A mass of 0.2 kg, length 1m and cross sectional area `4.9 xx 10^(-7) m^(2)` is suspended from a massless wire. The mass is pulled slightly in the vertically downward direction and released. It performs simple harmonic motion of angular frequency 70 rad `s^(-1)`. If the Young's modulus of the material of the wire is `x xx 10^(9) Nm^(-2)`, find the value of x.
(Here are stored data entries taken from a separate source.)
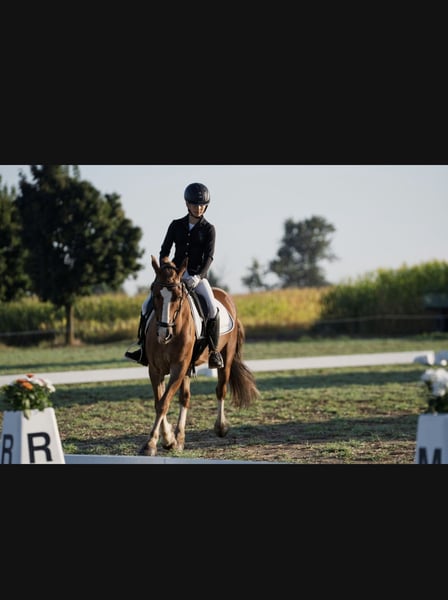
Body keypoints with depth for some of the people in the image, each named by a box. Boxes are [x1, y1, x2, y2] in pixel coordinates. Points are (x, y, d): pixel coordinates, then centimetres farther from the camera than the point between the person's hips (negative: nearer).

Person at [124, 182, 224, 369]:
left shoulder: (209, 229, -1)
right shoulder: (176, 226, 6)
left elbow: (209, 257, -10)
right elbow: (164, 251, 5)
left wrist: (198, 276, -26)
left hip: (198, 277, -3)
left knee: (212, 308, -29)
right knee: (148, 305, -13)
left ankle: (214, 351, -16)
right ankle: (143, 348, -2)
To find the value of \( x \) in the Young's modulus of the material of the wire, we can follow these steps: ### Step 1: Understand the relationship between Young's modulus, stress, and strain Young's modulus \( Y \) is defined as the ratio of stress to strain: \[ Y = \frac{\text{Stress}}{\text{Strain}} \] ### Step 2: Define stress and strain Stress (\( \sigma \)) is given by: \[ \sigma = \frac{F}{A} \] where \( F \) is the force applied, and \( A \) is the cross-sectional area. Strain (\( \epsilon \)) is defined as: \[ \epsilon = \frac{\Delta L}{L} \] where \( \Delta L \) is the change in length (extension) and \( L \) is the original length. ### Step 3: Calculate the force acting on the wire The force acting on the wire due to the suspended mass is the weight of the mass: \[ F = mg \] where \( m = 0.2 \, \text{kg} \) and \( g \approx 9.81 \, \text{m/s}^2 \). Thus, \[ F = 0.2 \times 9.81 = 1.962 \, \text{N} \] ### Step 4: Substitute values into the stress formula The cross-sectional area \( A \) is given as \( 4.9 \times 10^{-7} \, \text{m}^2 \). Therefore, the stress is: \[ \sigma = \frac{F}{A} = \frac{1.962}{4.9 \times 10^{-7}} \approx 4.0 \times 10^{6} \, \text{N/m}^2 \] ### Step 5: Relate angular frequency to spring constant The angular frequency \( \omega \) of the simple harmonic motion is given as \( 70 \, \text{rad/s} \). The spring constant \( k \) can be related to \( \omega \) and mass \( m \) by: \[ \omega = \sqrt{\frac{k}{m}} \implies k = m\omega^2 \] Substituting the values: \[ k = 0.2 \times (70)^2 = 0.2 \times 4900 = 980 \, \text{N/m} \] ### Step 6: Calculate the strain Using the relationship \( \Delta L = \frac{mg}{k} \): \[ \Delta L = \frac{1.962}{980} \approx 0.002 \, \text{m} \] Now, the strain is: \[ \epsilon = \frac{\Delta L}{L} = \frac{0.002}{1} = 0.002 \] ### Step 7: Substitute into Young's modulus formula Now substituting stress and strain into the Young's modulus formula: \[ Y = \frac{\sigma}{\epsilon} = \frac{4.0 \times 10^{6}}{0.002} = 2.0 \times 10^{9} \, \text{N/m}^2 \] ### Step 8: Find \( x \) Given that \( Y = x \times 10^{9} \, \text{N/m}^2 \), we can equate: \[ 2.0 \times 10^{9} = x \times 10^{9} \] Thus, \( x = 2 \). ### Final Answer The value of \( x \) is \( 2 \). ---